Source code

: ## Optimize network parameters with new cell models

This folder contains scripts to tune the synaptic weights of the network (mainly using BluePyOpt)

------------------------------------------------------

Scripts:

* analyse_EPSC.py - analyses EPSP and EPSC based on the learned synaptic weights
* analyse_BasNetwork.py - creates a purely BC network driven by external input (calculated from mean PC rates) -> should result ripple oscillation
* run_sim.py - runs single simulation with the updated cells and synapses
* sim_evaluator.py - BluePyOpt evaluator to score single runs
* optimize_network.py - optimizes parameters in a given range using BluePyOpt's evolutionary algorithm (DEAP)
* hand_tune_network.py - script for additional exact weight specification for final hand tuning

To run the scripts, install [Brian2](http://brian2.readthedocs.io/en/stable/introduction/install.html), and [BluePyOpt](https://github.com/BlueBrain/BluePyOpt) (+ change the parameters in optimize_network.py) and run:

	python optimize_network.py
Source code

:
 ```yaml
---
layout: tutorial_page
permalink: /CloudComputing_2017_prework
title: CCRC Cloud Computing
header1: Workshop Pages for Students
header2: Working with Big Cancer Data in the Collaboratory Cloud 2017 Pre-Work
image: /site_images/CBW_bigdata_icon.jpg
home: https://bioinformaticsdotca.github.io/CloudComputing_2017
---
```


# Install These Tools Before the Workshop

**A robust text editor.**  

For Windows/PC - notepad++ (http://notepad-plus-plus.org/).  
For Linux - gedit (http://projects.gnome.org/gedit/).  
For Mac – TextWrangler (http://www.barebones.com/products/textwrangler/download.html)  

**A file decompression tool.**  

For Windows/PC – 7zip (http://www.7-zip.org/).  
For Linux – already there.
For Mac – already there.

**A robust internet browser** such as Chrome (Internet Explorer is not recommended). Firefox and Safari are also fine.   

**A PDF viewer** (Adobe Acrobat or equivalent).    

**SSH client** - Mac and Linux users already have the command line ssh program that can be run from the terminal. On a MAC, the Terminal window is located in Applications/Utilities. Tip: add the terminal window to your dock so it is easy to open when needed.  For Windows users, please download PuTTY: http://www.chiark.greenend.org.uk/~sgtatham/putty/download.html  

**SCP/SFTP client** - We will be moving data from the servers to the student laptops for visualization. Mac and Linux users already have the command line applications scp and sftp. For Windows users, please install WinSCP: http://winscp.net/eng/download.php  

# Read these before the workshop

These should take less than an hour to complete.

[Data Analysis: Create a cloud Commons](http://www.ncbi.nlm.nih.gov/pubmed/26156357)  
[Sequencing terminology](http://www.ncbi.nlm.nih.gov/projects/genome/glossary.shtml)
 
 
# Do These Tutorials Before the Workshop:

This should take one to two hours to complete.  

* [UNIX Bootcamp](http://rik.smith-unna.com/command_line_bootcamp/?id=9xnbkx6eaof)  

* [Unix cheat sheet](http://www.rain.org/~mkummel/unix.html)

---

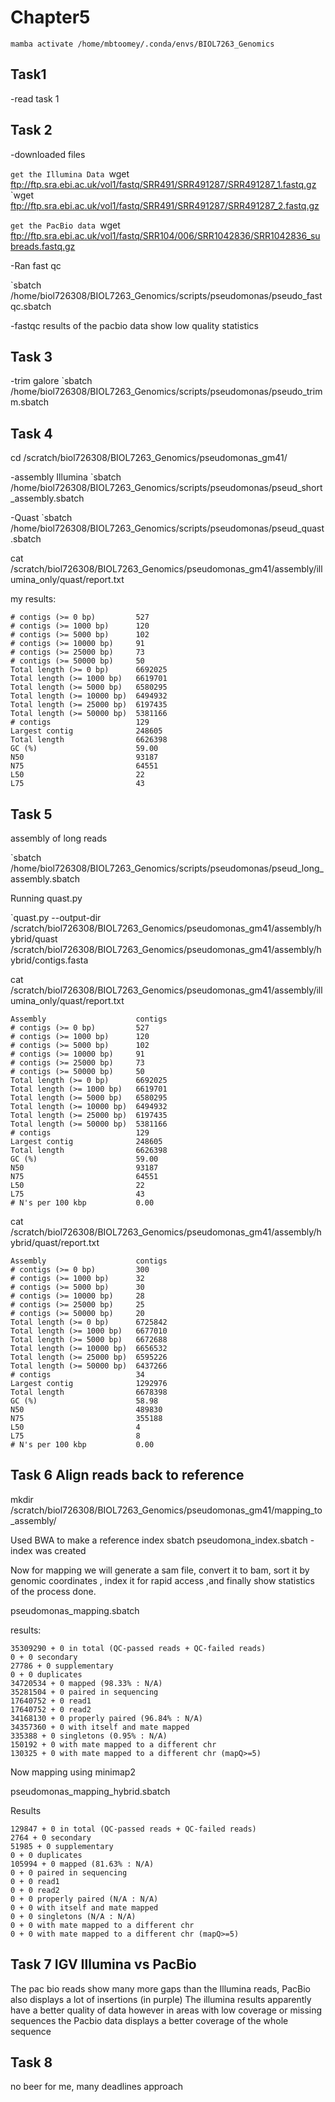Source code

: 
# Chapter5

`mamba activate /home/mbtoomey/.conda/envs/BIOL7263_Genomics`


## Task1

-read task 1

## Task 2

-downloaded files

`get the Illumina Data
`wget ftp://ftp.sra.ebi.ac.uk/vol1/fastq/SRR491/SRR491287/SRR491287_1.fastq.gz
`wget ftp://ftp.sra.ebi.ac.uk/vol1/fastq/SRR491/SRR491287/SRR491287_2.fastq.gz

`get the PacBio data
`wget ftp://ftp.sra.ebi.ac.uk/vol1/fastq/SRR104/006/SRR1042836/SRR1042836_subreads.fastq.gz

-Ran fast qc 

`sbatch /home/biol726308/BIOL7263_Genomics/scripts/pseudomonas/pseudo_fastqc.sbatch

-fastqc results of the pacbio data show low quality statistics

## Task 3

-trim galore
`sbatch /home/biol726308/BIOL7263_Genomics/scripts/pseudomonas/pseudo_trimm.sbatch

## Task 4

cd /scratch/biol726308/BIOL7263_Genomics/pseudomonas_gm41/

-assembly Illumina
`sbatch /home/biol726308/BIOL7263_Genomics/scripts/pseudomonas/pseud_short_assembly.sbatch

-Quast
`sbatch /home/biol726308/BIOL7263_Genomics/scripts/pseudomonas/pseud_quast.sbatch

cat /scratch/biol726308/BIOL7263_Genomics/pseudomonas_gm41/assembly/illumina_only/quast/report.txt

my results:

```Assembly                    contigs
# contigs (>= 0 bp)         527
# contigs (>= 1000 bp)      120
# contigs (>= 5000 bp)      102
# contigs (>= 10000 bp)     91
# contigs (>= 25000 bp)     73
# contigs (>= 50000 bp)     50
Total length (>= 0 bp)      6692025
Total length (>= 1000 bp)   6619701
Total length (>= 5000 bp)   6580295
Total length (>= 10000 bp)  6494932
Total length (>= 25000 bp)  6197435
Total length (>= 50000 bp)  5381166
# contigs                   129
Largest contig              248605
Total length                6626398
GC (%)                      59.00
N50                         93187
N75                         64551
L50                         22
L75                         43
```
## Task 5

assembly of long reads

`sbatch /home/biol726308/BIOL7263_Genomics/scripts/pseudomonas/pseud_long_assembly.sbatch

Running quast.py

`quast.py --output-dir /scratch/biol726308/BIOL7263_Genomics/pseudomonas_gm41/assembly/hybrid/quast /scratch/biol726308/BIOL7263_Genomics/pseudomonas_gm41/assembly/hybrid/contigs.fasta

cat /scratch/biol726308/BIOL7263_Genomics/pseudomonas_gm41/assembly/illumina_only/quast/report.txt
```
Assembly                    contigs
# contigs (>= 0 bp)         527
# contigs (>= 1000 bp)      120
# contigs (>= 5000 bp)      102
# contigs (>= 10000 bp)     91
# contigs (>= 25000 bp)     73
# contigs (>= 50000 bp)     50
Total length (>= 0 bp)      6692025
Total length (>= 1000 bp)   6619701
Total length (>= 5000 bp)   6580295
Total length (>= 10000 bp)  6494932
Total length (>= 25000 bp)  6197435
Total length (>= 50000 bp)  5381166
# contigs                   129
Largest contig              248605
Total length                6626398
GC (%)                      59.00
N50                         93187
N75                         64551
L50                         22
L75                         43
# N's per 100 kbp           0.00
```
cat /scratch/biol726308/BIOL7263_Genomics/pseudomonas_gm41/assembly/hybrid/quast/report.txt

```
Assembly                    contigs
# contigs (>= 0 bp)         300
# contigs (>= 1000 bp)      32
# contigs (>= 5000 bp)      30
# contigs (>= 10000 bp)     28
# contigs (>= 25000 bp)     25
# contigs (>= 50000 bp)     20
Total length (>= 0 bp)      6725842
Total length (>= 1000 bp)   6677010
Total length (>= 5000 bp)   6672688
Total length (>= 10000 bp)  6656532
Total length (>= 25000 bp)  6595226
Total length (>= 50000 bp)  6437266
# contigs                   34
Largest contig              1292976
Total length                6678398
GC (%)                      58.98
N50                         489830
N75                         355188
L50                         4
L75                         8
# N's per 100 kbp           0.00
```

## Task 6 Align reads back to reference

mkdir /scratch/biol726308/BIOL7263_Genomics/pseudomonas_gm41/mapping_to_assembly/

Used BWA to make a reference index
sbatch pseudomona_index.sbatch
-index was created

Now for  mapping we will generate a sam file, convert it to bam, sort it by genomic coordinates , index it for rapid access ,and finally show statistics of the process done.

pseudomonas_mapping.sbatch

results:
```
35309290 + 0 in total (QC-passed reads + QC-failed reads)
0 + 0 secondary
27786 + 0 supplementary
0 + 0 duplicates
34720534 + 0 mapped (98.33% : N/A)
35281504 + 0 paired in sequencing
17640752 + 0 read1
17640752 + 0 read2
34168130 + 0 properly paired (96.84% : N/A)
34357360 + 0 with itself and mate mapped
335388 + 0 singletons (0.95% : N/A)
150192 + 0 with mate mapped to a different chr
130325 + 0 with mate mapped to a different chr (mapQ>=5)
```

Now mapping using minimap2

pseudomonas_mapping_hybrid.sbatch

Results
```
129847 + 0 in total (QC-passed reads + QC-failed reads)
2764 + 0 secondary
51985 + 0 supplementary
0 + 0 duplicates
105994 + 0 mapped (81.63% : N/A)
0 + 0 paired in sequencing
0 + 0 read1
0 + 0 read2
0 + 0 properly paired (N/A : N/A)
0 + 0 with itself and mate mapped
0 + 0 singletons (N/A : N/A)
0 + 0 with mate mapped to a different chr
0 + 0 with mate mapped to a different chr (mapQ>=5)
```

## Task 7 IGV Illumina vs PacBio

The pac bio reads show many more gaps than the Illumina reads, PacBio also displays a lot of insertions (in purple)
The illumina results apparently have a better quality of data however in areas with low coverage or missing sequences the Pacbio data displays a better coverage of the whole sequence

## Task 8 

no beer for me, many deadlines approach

...

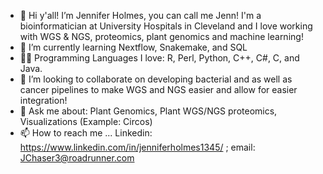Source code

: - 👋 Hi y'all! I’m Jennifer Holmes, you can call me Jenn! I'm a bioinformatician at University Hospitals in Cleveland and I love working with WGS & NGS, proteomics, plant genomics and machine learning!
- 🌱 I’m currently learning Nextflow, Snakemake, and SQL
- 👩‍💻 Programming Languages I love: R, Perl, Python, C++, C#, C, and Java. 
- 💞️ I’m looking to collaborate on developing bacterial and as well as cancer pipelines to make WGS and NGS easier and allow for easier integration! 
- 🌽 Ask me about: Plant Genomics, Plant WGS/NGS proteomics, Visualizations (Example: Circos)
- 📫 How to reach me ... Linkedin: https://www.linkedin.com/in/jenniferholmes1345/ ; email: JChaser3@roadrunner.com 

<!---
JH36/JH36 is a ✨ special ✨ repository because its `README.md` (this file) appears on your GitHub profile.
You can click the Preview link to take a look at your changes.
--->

→ **Directions**
Answer with a single number: the count of lines above that contain the string "complete".

→ **Written solution**
2